Sister Circle identity | Communication Arts

Responses by Stephanie McArdle, head of design, Droga5 London.

Background: We rebranded a women’s health charity that has been going since 1981 in East London as Sister Circle, and we gave it a new identity, an updated toolkit that better reflected who it had become and would help it grow to support more women across an increasing area of London. We launched the rebrand with an outdoor and social campaign to boost awareness and drive donations.

The charity supports women in challenging circumstances, such as those facing poverty and language barriers, to empower themselves and lead healthy lives. These women were the target audience, followed by the volunteers, staff and donors who comprise the Sister Circle community.

Design thinking: Community is an important word when describing Sister Circle; it’s not only who it is but also what it offers—it is a support network. So, the visual identity represents the diverse women who make up this community. Conceived by our senior designer, Hannah Stewart, the identity consists of geometric “sisters” derived from circles. It celebrates strength in numbers and the power of coming together.
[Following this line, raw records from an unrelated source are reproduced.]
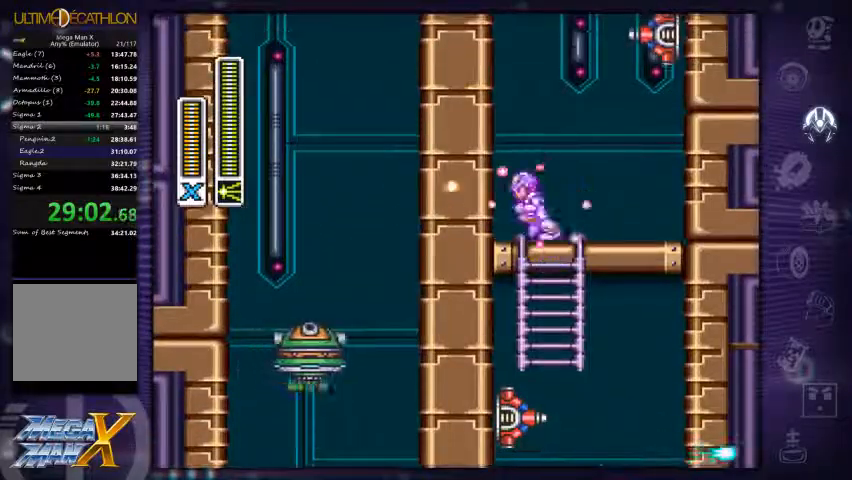
{"dt_ms": 500, "buttons": ["A", "X", "DPAD_LEFT"], "left_stick": "center", "right_stick": "center", "events": [[33, "left_stick", "left"], [133, "left_stick", "center"], [333, "A", "down"]]}
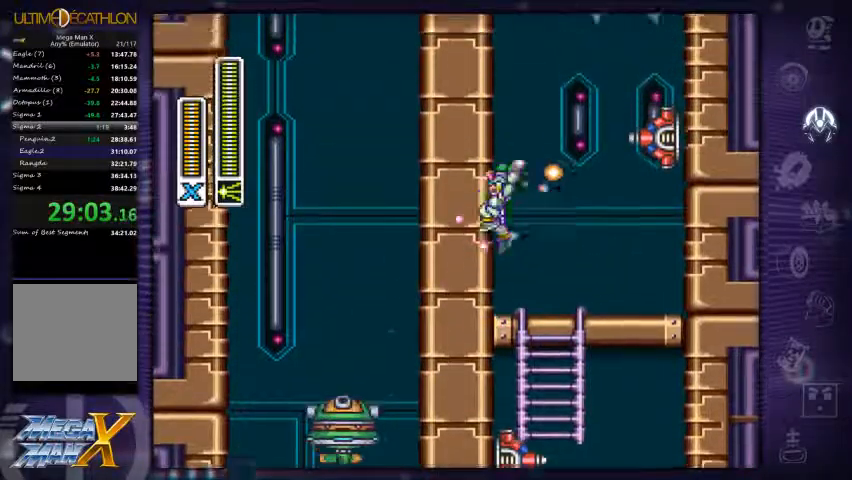
{"dt_ms": 500, "buttons": ["A", "X", "DPAD_LEFT"], "left_stick": "center", "right_stick": "center", "events": [[300, "A", "up"], [433, "A", "down"]]}
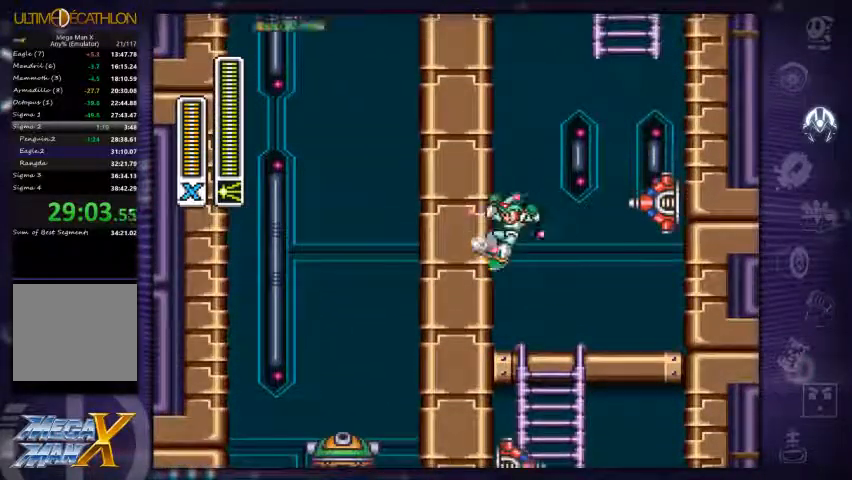
{"dt_ms": 500, "buttons": ["A", "X", "DPAD_LEFT"], "left_stick": "center", "right_stick": "center", "events": [[367, "A", "up"], [467, "A", "down"]]}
Challenges: The challenge of dealing with such sensitive subject matter became especially apparent when creating the brand’s tone of voice. We wanted to use language that highlighted the adversity these women face in a way that would make people take notice, but we did not want to do this in a way that would disempower those women, so getting that balance right was tough. Our writers solved it with a direct, hard-hitting tone while being sensitive at the same time. There is a simplicity to it that is an essential trait of the brand.

Favorite details: Our solution reflected who Sister Circle is so perfectly. At its launch event, listening to the stories told by various women that the charity touched really moved me. We had done it justice. All our work for Sister Circle precisely fitted its purpose. I think this happened because agency and client listened to each other. We didn’t start the project with any preconceived ideas of what it should be, and neither did Sister Circle.

Visual influences: Our research of other charities working in this space, the National Health Service and other health-related organizations revealed a market overloaded with information, impossible to navigate and lacking in warmth. Women needed a safe, inclusive space, so this influenced the brand’s tone, resulting in a warm, soothing color palette and typography with a tone of voice that is simple and easily understood.

Time constraints: We had no budget, which also translates to no time. So, aside from pulling favors, we had a very DIY approach to the design. It resulted in a very simple design system, which, in turn, was beneficial for the client as it would be easy to roll out over time, keeping costs down.